2017年8月12日上午9点,我课题组请来了江松老师,为课题组带来了一场有关硬件存储方向的报告。
李老师与江老师合影
合影
报告主要内容:
Data management systems in large-scale data centers are designed for high performance, scalability, and reliability. They play important roles in supporting Internet-wide data-centric computing. An important design principle critical to their success is to design according to workload characteristics: the general-purpose, one-size-fits-all approach once used in small-scale systems is no longer cost-effective. Examples of modern, carefully engineered systems include Google’s GFS file system, Facebook’s Haystack photo storage, and Baidu’s Atlas cloud storage system.
In this talk we will describe how rigorous workload characterization is used to design and implement a key-value (KV) system for large-scale data centers. In collaboration with Facebook, our team collected week-long KV access traces from Facebook’s production Memcached system and systematically characterized the relevant workload characteristics. This study showed some distinct access patterns that have significant implications for the KV systems’ designs, such as that (1) very small KV items are widespread; (2) accesses are highly skewed towards a small set of hot keys in KV cache; and (3) access traffic can be highly dynamic with request traffic varying by a factor of two.
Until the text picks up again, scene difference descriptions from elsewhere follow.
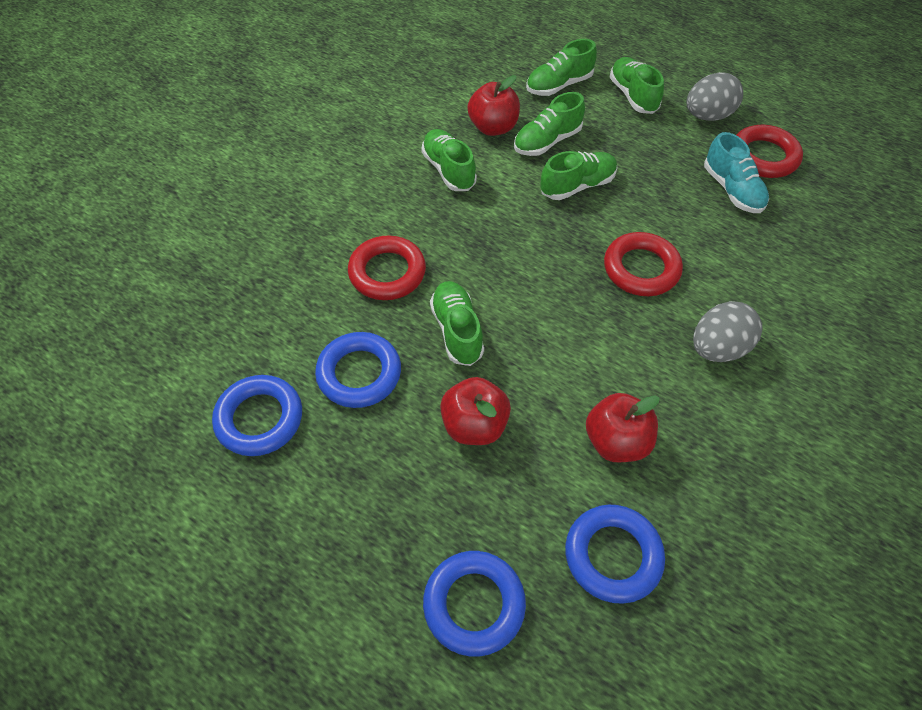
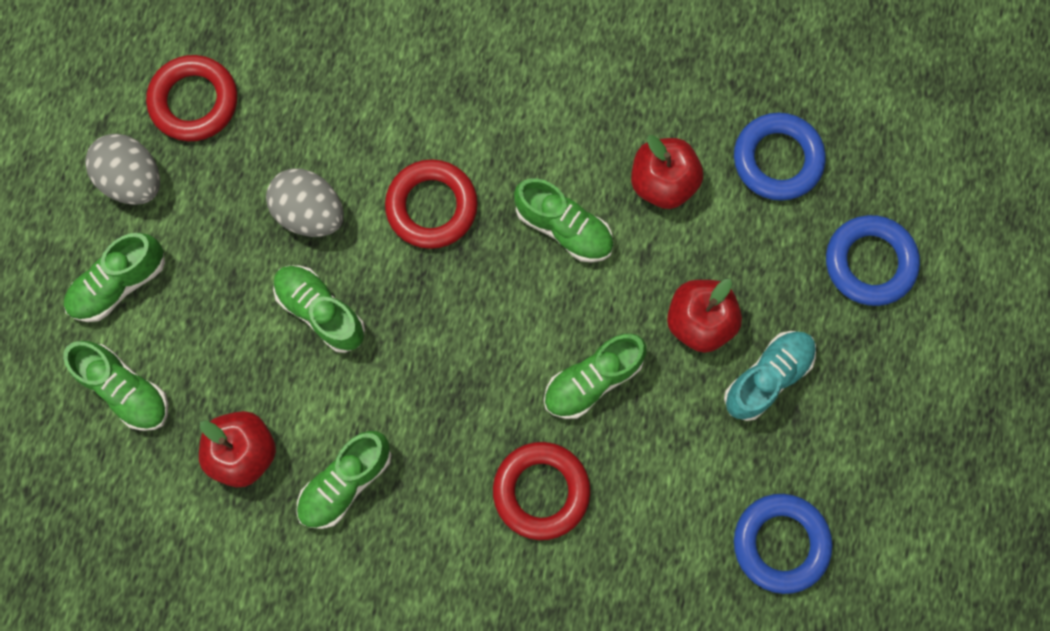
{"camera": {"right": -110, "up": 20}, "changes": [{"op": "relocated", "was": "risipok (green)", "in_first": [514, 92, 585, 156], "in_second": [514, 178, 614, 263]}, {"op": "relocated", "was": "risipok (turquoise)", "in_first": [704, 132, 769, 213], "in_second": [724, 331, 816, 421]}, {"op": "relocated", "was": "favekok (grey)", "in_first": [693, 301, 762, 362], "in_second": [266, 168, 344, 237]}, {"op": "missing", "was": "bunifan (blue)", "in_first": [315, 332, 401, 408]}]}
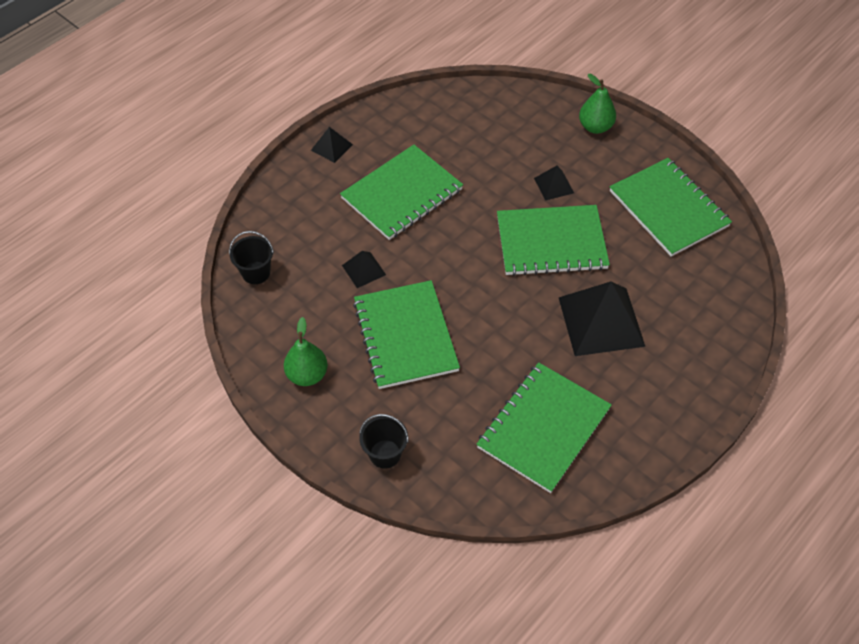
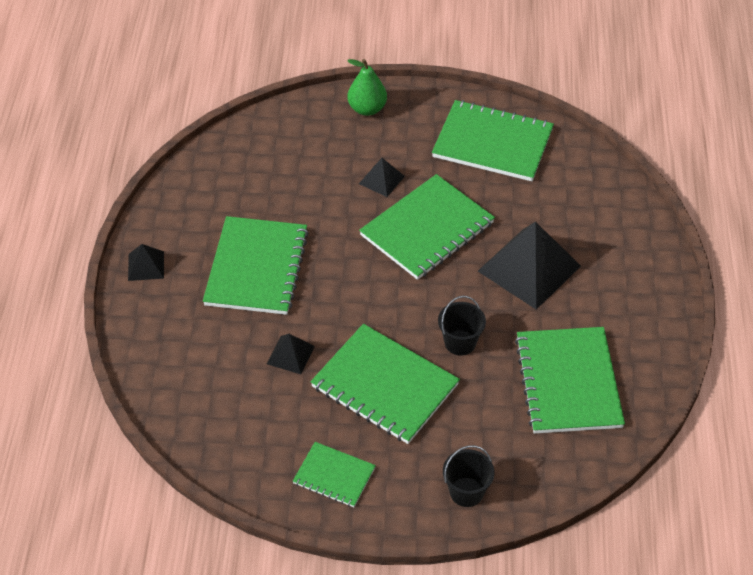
{"camera": {"right": -40, "up": -5}, "changes": [{"op": "relocated", "was": "vamumen (black)", "in_first": [229, 231, 274, 284], "in_second": [438, 296, 486, 356]}, {"op": "exchanged", "was": "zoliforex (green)", "now": "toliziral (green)", "in_first": [284, 317, 328, 386], "in_second": [293, 442, 376, 507]}]}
Using our understanding of real-world workloads we designed and implemented the high-performance and resource-efficient zExpander KV cache and the LSM-trie KV store system. We will detail how the two systems’ designs were motivated by the understanding of theirtargeted workloads. Evaluation results reveal substantially, sometimes dramatically, improved performance over other state-of-the-art systems. As an anecdotal example, the LSM-trie system can improve the read and write throughputs of Google’s LevelDB by up to 10 and 20 times, respectively.
江老师介绍:
Dr. Song Jiang is currently an associate professor of the CSE department at University of Texas at Arlington. His research interests include system infrastructure for big data processing, such as file and storage systems and data management systems, as well as I/O systems for high-performance computing. He was a recipient of a 2009 US National Science Foundation (NSF) CAREER award and his research activities have been continuously supported by the NSF. He has served on many conference program committees and proposal review panels. He has been involved in projects at Facebook and Baidu as a collaborator for providing high-quality Internet-wide services based on big data, resulting in many significant publications at top-tier conferences. Dr. Jiang’s research has generated substantial impact in industry where several of his proposed algorithms for memory and storage management have been officially adopted into mainstream systems, including the Linux kernel, the NetBSD kernel, and the storage engine of MySQL.